• Document excerpt:
+-------+

Yet the proper, principal and specific terrain of usury is still the function of money as means of payment. Any monetary obligation – rent, interest, tribute, tax, etc. – that falls due at a certain date brings with it the need for a money payment. This is why usury so generally attaches to tax farmers, fermiers généraux, receveurs généraux, from ancient Rome through to modern times. With trade and the generalization of commodity production, purchase and payment become separate in time. Money has to be provided at a particular date. The modern money crises show how even today this can lead to circumstances in which money capitalist and usurer merge into one. This very usury, however, becomes a major means of extending the need for money as means of payment, since it drags the producer deeper and deeper into debt and destroys his customary means of payment in that the interest burden itself makes his regular reproduction impossible. Here usury springs from money as means of payment, and broadens this function of money, its most specific terrain.

The credit system develops as a reaction against usury. But this should not be misconstrued, nor by any means taken in the sense of the ancient writers, the Fathers of the Church, Luther or the early socialists. It means neither more nor less than the subordination of interest-bearing capital to the conditions and requirements of the capitalist mode of production.

In the modern credit system, interest-bearing capital becomes adapted on the whole to the conditions of capitalist production. Usury proper not only continues to exist, but in countries of developed capitalist production it is freed from the barriers that former legislation had always placed to it. Interest-bearing capital retains the form of usurer’s capital vis-à-vis persons and classes, or in conditions where borrowing in the sense appropriate to the capitalist mode of production does not and cannot occur; where borrowing results from individual need, as at the pawnshop; where borrowing is for extravagant consumption; or where the producer is a non-capitalist producer, a small peasant, artisan, etc., i.e. is still the possessor of his own conditions of production as a direct producer; finally where the capitalist producer himself operates on so small a scale that his situation approaches that of those producers who work for themselves.

What distinguishes interest-bearing capital, in so far as it forms an essential element of the capitalist mode of production, from usurer’s capital is in no way the nature or character of this capital itself. It is simply the changed conditions under which it functions, and hence also the totally transformed figure of the borrower who confronts the money-lender. Even where a man without means obtains credit as an industrialist or merchant, it is given in the expectation that he will function as a capitalist, will use the capital borrowed to appropriate unpaid labour. He is given credit as a potential capitalist. And this fact so very much admired by the economic apologists, that a man without wealth but with energy, determination, ability and business acumen can transform himself into a capitalist in this way – just as the commercial value of each person is always assessed more or less correctly in the capitalist mode of production – much as it constantly drives an unwelcome series of new soldiers of fortune onto the field alongside and against the various individual capitalists already present, actually reinforces the rule of capital itself, widens its basis and enables it to recruit ever new forces from the lower strata of society. The way that the Catholic Church of the Middle Ages built its hierarchy out of the best brains in the nation, without regard to status, birth or wealth, was likewise a major means of reinforcing the rule of the priests and suppressing the laity. The more a dominant class is able to absorb the best people from the dominated classes, the more solid and dangerous is its rule.

+-------+

• Data supplied:
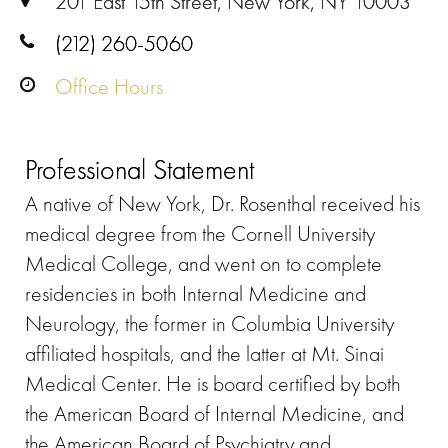
201 East 15th Street, New York, NY 10003
(212) 260-5060
Office Hours
Professional Statement
A native of New York, Dr. Rosenthal received his
medical degree from the Cornell University
Medical College, and went on to complete
residencies in both Internal Medicine and
Neurology, the former in Columbia University
affiliated hospitals, and the latter at Mt. Sinai
Medical Center. He is board certified by both
the American Board of Internal Medicine, and
the American Board of Psychiatry and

+-------+

• Your instructions:
Answer these questions from the passage on usury and credit above.
(a) What does the passage name as the principal and specific terrain of usury?
(b) What does the credit system develop as a reaction against?
(c) Which institution built its hierarchy out of the best brains in the nation, without regard to status, birth or wealth?

• Result for this task:
(a) The function of money as means of payment.
(b) Usury.
(c) The Catholic Church of the Middle Ages.